Datadog Insider Filing: Option Exercise and 10b5-1 Sales Reported
Rhea-AI Filing Summary
Datadog, Inc. (DDOG) Form 4 filed for Olivier Pomel reports multiple transactions on 09/08/2025 showing option exercise, conversions and open-market sales. The reporting person exercised a 38,118-share stock option with $0.9092 exercise price and holds 952,938 Class B shares after the exercise. The filing shows conversions/acquisitions labeled C(1) for 21,728 and 11,195 Class A shares and sales labeled S(2) of 16,073, 16,550 and 300 Class A shares at weighted-average prices of approximately $135.31, $136.14 and $136.82, respectively. Post-transactions, reported Class A ownership figures are provided in the table.
Positive
- Exercise of vested options (38,118 shares) indicating the reporting person fulfilled compensation-related actions with a nominal exercise price of $0.9092
- Use of a 10b5-1 plan (dated September 13, 2024) for sales, which provides an affirmative defense framework for scheduled insider transactions
- Clear disclosure of weighted-average sale prices and offer to provide per-price breakdowns upon request, supporting transparency
Negative
- Insider sold Class A shares (16,073; 16,550; 300) reducing reported Class A holdings, which could be viewed as insider liquidity rather than accumulation
- Significant volume of shares sold across multiple price bands (prices ranged from roughly $134.70 to $136.88), which may modestly increase circulating supply from insider holdings
Insights
TL;DR: Insider exercised options, converted shares and executed planned sales under a 10b5-1 plan, reducing some Class A holdings while increasing exercised option-based ownership.
The filing documents a fully vested option exercise of 38,118 shares at a $0.9092 strike, increasing direct beneficial ownership of Class B shares to 952,938. Several blocks of Class A shares were sold pursuant to a 10b5-1 plan dated September 13, 2024, with reported weighted-average sale prices in the $134.70–$136.88 ranges.
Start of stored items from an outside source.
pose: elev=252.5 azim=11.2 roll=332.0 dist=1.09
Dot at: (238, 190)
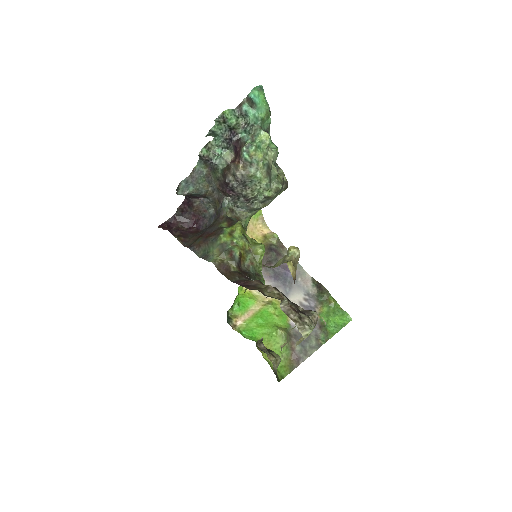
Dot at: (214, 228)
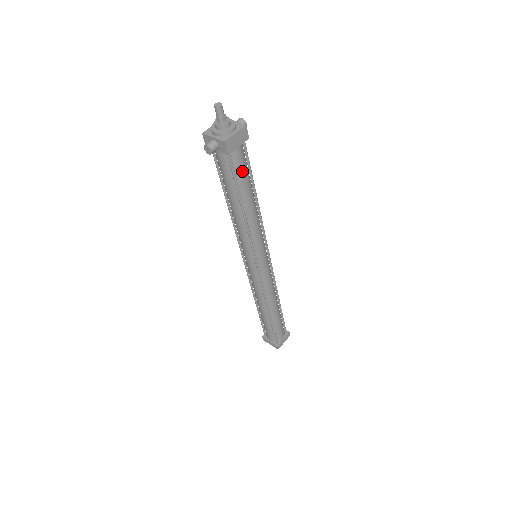
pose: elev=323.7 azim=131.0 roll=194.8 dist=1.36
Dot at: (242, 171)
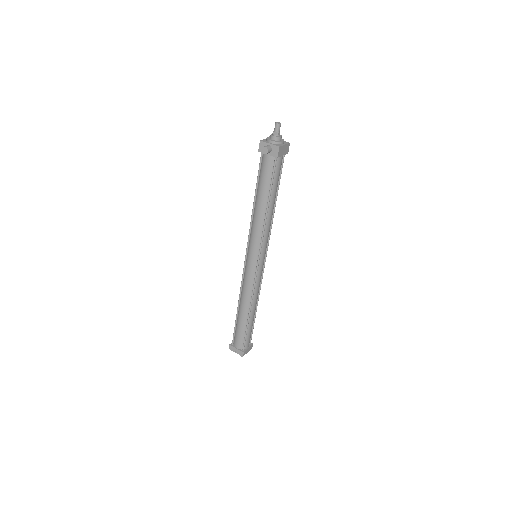
Dot at: (278, 175)
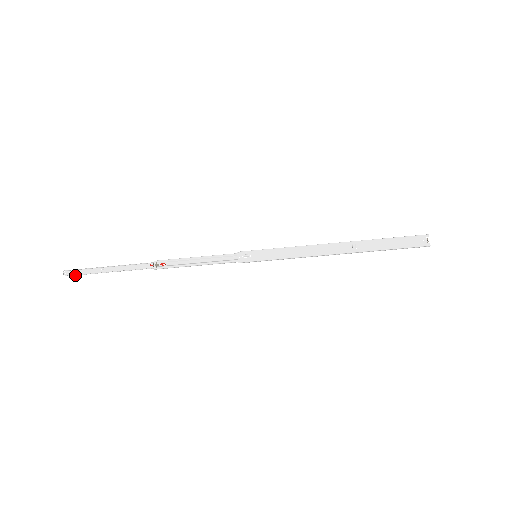
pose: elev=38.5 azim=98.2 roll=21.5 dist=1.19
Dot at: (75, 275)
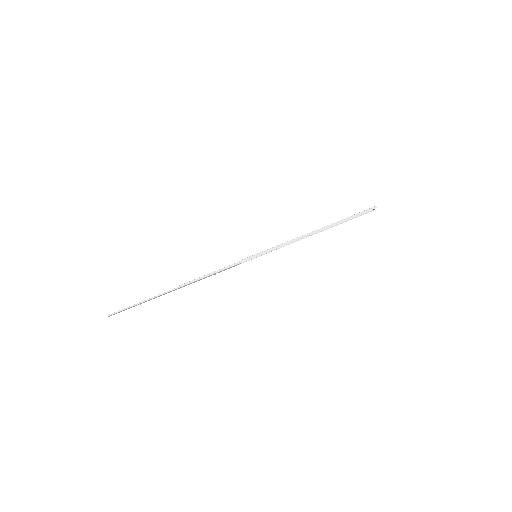
Dot at: (117, 312)
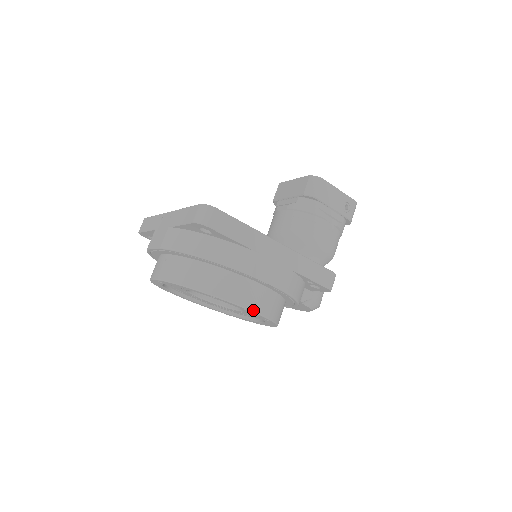
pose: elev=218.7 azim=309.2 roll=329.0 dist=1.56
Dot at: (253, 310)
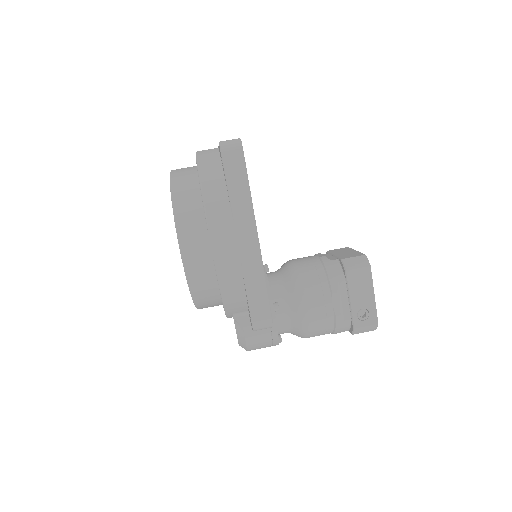
Dot at: (182, 254)
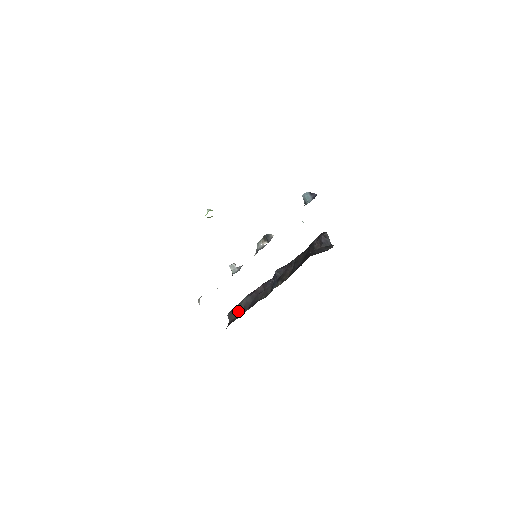
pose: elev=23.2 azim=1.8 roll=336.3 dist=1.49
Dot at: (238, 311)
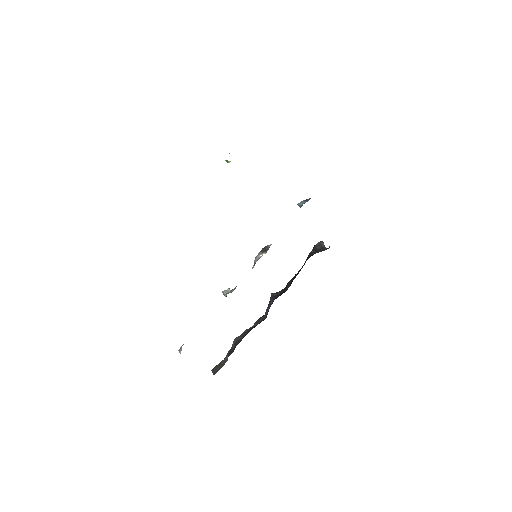
Dot at: (226, 359)
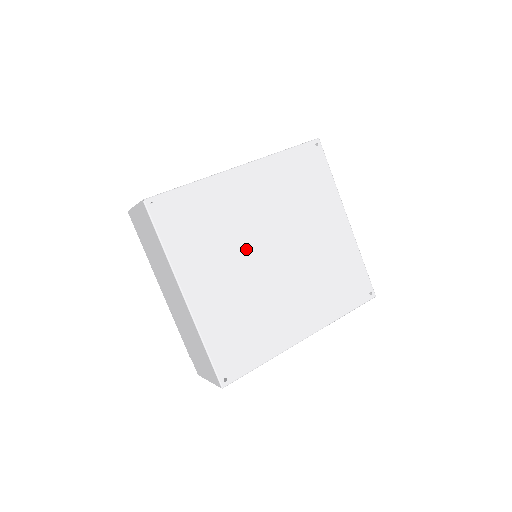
Conversions labeled C(1) reflect convertible Class B/Class A mechanics described in the explanation. Transactions appear routine given the presence of an established 10b5-1 plan and an exercise of vested options; the filing does not disclose any new compensation grants or material changes to governance.
TL;DR: Actions are consistent with standard insider liquidity and option exercise; no governance red flags disclosed in the form.
The report includes automatic/optional conversions of Class B into Class A and scheduled sales under a documented 10b5-1 plan. The explanation clarifies conversion mechanics and the 10b5-1 plan date, which supports an affirmative defense for the sales. No departures, new appointments, or extraordinary transfers are reported. The filing is procedural and informative for share-count tracking rather than indicating governance change.